Why are there typically more respiratory illnesses like flu in the winter?

In the winter, we are inside a lot more, giving us more opportunities to pass illnesses to one another. Also, cold air irritates the mucus membranes in the respiratory tract, which makes them more susceptible to invasion by viruses and other respiratory pathogens. This decreases the body’s natural defenses to fight infections. 

How is the flu different from a cold?

What sets the flu apart from a cold is a high fever, around 102 degrees, achiness and overall illness. Vomiting and diarrhea are not part of the seasonal flu.

Why is my child receiving two doses of the flu vaccine?

Children up to 8 years old require two doses of vaccine given about one month apart, but only the first season they are vaccinated. After that, they need only one dose per year.

What are the side-effects of the flu vaccine?

The most common side effects from the flu vaccine are low-grade fever, soreness at the injection site and possibly redness or swelling.

If our family got flu shots last flu season, do we need flu shots this year?

Yes. Getting a flu vaccine in previous years does not protect you from getting the flu in future years. Flu viruses change often and require a new vaccine.

The flu vaccine hasn’t protected me in the past; why should I still get one?

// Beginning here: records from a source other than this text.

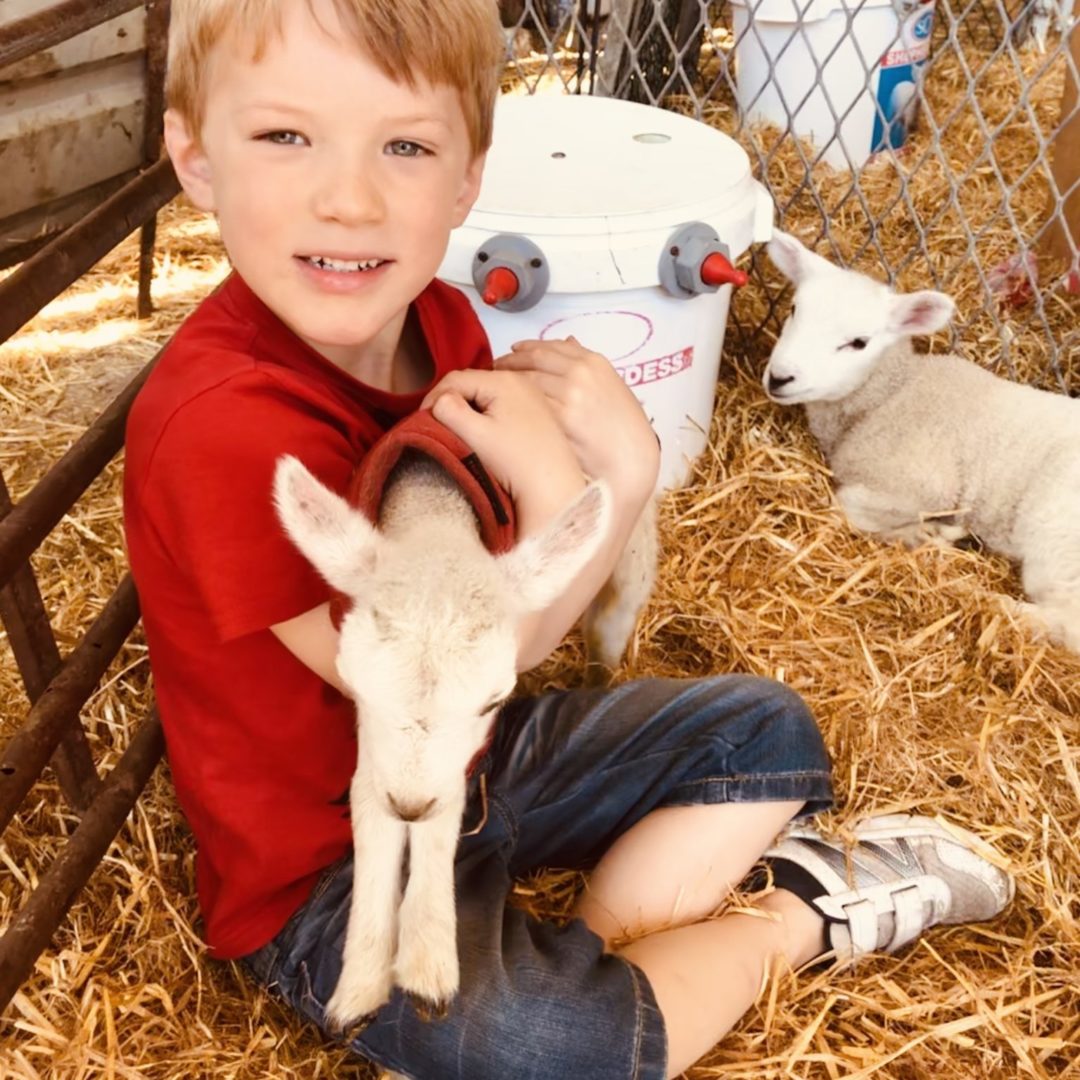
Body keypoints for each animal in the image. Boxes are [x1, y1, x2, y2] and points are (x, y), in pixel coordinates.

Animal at [274, 414, 652, 1028]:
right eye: (352, 685)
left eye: (494, 702)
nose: (408, 805)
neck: (433, 515)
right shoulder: (376, 751)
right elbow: (369, 807)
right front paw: (360, 986)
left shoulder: (454, 761)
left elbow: (443, 809)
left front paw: (427, 964)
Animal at [760, 228, 1080, 648]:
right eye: (794, 309)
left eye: (859, 342)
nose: (780, 377)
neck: (891, 393)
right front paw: (936, 534)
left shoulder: (924, 485)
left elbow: (846, 504)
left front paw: (924, 535)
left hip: (1057, 536)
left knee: (1068, 623)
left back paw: (988, 601)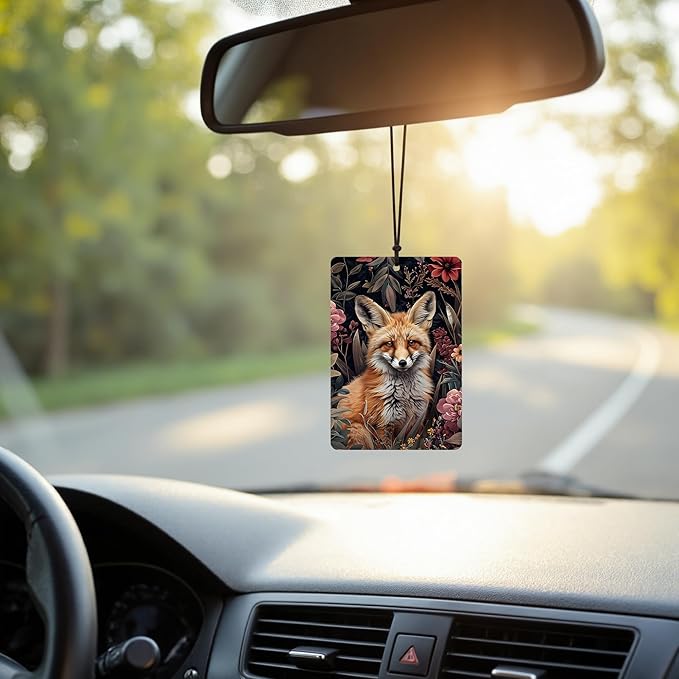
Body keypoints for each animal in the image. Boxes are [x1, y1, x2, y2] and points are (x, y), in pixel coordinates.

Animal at [338, 291, 436, 449]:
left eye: (411, 342)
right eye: (389, 344)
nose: (402, 362)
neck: (405, 396)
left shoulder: (417, 422)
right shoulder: (383, 425)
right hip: (360, 431)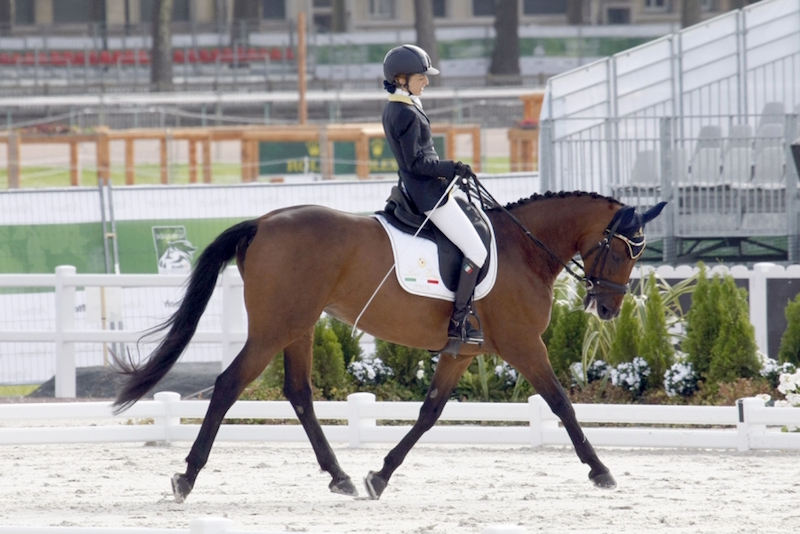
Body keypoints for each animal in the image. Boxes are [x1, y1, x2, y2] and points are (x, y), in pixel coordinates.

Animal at [111, 191, 664, 504]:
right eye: (624, 251)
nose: (608, 309)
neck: (524, 248)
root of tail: (263, 222)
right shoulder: (524, 345)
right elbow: (562, 404)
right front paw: (601, 471)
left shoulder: (461, 352)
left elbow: (429, 413)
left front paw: (379, 475)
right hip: (274, 327)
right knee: (228, 385)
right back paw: (186, 479)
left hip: (299, 326)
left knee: (299, 393)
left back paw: (340, 478)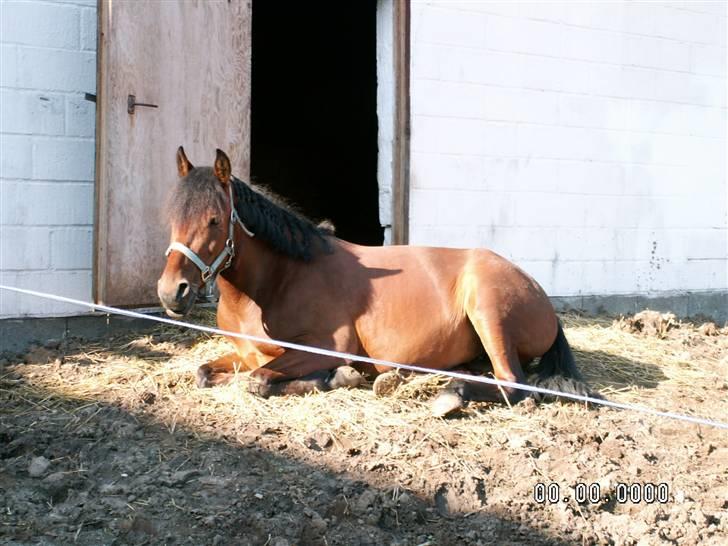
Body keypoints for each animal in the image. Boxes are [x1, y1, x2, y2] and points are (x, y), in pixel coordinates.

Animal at [156, 147, 596, 414]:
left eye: (214, 220)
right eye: (172, 216)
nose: (171, 291)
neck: (280, 281)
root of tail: (537, 290)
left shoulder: (324, 348)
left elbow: (259, 380)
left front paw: (339, 376)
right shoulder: (244, 353)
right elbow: (206, 372)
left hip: (489, 313)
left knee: (514, 385)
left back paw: (449, 395)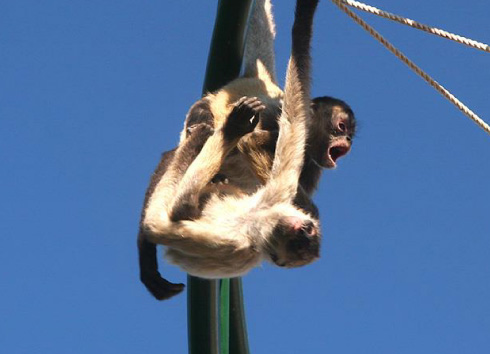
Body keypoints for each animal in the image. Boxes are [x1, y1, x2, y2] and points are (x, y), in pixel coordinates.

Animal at [138, 0, 356, 300]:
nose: (348, 140)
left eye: (350, 133)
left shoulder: (313, 164)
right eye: (340, 126)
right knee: (187, 141)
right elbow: (250, 142)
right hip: (204, 108)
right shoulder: (272, 119)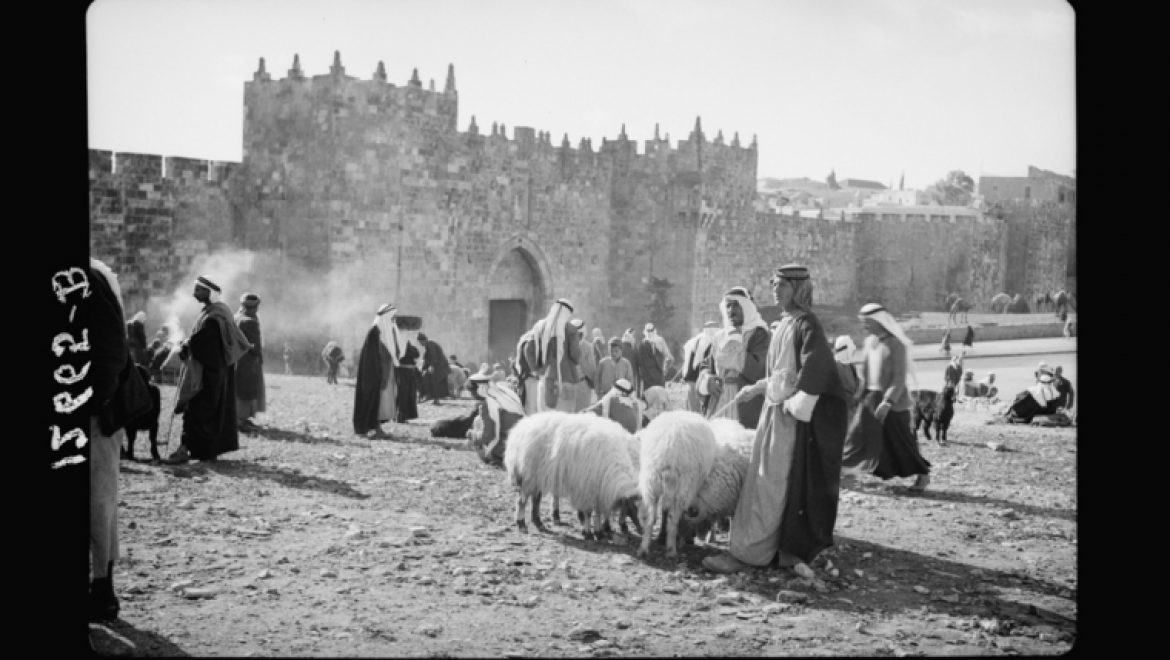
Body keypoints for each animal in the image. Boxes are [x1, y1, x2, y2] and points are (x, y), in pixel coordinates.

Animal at [636, 409, 716, 559]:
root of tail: (669, 446)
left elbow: (664, 510)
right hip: (683, 486)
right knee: (673, 521)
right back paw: (671, 550)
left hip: (651, 482)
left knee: (650, 518)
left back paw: (643, 548)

The level of prevention varies each year. If you still end up with the flu, the vaccine will help you by minimizing symptoms of the flu, leading to faster recovery. In addition to receiving a flu shot, remember to wash your hands often; sneeze and cough into your elbow; keep your stress level down; get plenty of sleep; make healthy food choices; exercise; and limit your exposure to people who are sick.

Is it too late to get a flu shot this flu season?

No, it’s not too late. You can get the flu anytime in the year, although we see more cases of the flu between October and as late as April or May. Since there are typically multiple peaks in the flu season, we recommend everyone get a flu shot, especially those at high risk, such as children and the elderly.